I know this will sound crazy but duct tape will seal all hatches, and small vents during green water soakings. I know cruisers who put it on at the start of the passage and remove it once they arrive in port at the end. Don't leave it on too long or you get the common duct tape goo remaining. We keep our dorades facing aft, sucking air out of the boat instead of blowing air in. It keeps things drier but doesn't stifle the air down below. Also don't forget the chain hawser pipe.. Plumbers putty (for installing stainless steel sinks) works well, never solidifies, and doesn't get all over your chain.

For in port ventilation, we created squall proof hatch covers that remain open during 25+ knot squalls.
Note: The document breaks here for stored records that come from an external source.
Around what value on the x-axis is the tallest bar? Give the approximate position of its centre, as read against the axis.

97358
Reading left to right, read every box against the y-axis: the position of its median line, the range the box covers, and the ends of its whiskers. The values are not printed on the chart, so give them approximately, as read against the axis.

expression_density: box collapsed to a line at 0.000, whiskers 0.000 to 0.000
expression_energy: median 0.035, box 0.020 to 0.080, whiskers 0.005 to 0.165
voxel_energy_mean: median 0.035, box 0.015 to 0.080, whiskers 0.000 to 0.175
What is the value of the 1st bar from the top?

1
Note: Most of the water reflects off the deck, so you need to develop a damper to prevent the deck spray from getting down below.


----------



## Livia (Jul 20, 2006)

Sorry to revive a dead thread again...

We have these in the static version and are considering adding their solar fan. They say "waterproof unless submerged" and I'm curious if anyone has experience with these (or variants) and greenwater. Also curious how these differ from the nicros so that if we replace we can know what we are gaining and losing.
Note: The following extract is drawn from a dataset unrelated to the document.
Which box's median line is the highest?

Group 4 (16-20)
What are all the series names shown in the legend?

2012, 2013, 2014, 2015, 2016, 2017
Livia aboard s/v Estrellita, a Wauquiez Pretorien 35


----------



## sailingdog (Mar 19, 2006)

Livia—

Nicros will generally keep out rain, spray and such, but if water breaks over the vent, they will generally allow water to pour into the cabin. Those probably don't stop water much differently than the Nicros do. It also depends on which model Nicro you get. The BRS model of the Nicro vents are screw-in vents, rather than snap-in vents, and have a screw-in deckplate that can close off the opening in really heavy seas.


----------



## Livia (Jul 20, 2006)

Thank you sailingdog


----------



## sailingdog (Mar 19, 2006)

Livia-

You're welcome.


----------



## Steelhull (Dec 11, 2006)

*Steel hull dorade*

Valiente,

I have been musing the same issue on my steel hull. I ended up buying a 4" black iron nipple (12" long, threaded both ends), cut it in half and welded it thru the deck in front of my pilot house on iehter side of the mast. It protrudes into the cabin just shy of the headliner. I will build a nice teak grill to cover the pipe on the inside where the threaded end is. This grill will be hinged so that a pipe cap can be intalled in very heavy weather. On the deck side, the pipe is about 4" proud of the deck. A standard dorade box will cover it. I welded 4 studs to the deck to mount the box to. I was able to get two 4" stainless teardrop dorades for $450.00. The airflow is a terrific improvement. I also installed two 4" nico day/night vents. One in the vbirth, one in the aft cabin. The boat aroginally had vetus vents in the same place so I was able to reuse the stainless mast pulpit that act as protectors for the dorades.

hope this helps...


----------



## Valiente (Jun 16, 2006)

Steelhull said:


> Valiente,
> 
> I have been musing the same issue on my steel hull. I ended up buying a 4" black iron nipple (12" long, threaded both ends), cut it in half and welded it thru the deck in front of my pilot house on iehter side of the mast. It protrudes into the cabin just shy of the headliner. I will build a nice teak grill to cover the pipe on the inside where the threaded end is. This grill will be hinged so that a pipe cap can be intalled in very heavy weather. On the deck side, the pipe is about 4" proud of the deck. A standard dorade box will cover it. I welded 4 studs to the deck to mount the box to. I was able to get two 4" stainless teardrop dorades for $450.00. The airflow is a terrific improvement. I also installed two 4" nico day/night vents. One in the vbirth, one in the aft cabin. The boat aroginally had vetus vents in the same place so I was able to reuse the stainless mast pulpit that act as protectors for the dorades.
> 
> hope this helps...


It does, thank you. It combines the "stock" approach with a custom modification that might do the trick. I would consider modifying the top end of the vent pipe with a scalloped cut facing aft and forward to increase the air flow down from the dorade into the cabin. I would also consider putting in a petcock in that pipe cap, so that if you get a quart of water in there from a severe dousing, you can drain the pipe before you remove the cap. I suppose a rubber bung would work as well...if your cabin top is that far underwater, you have other issues...


----------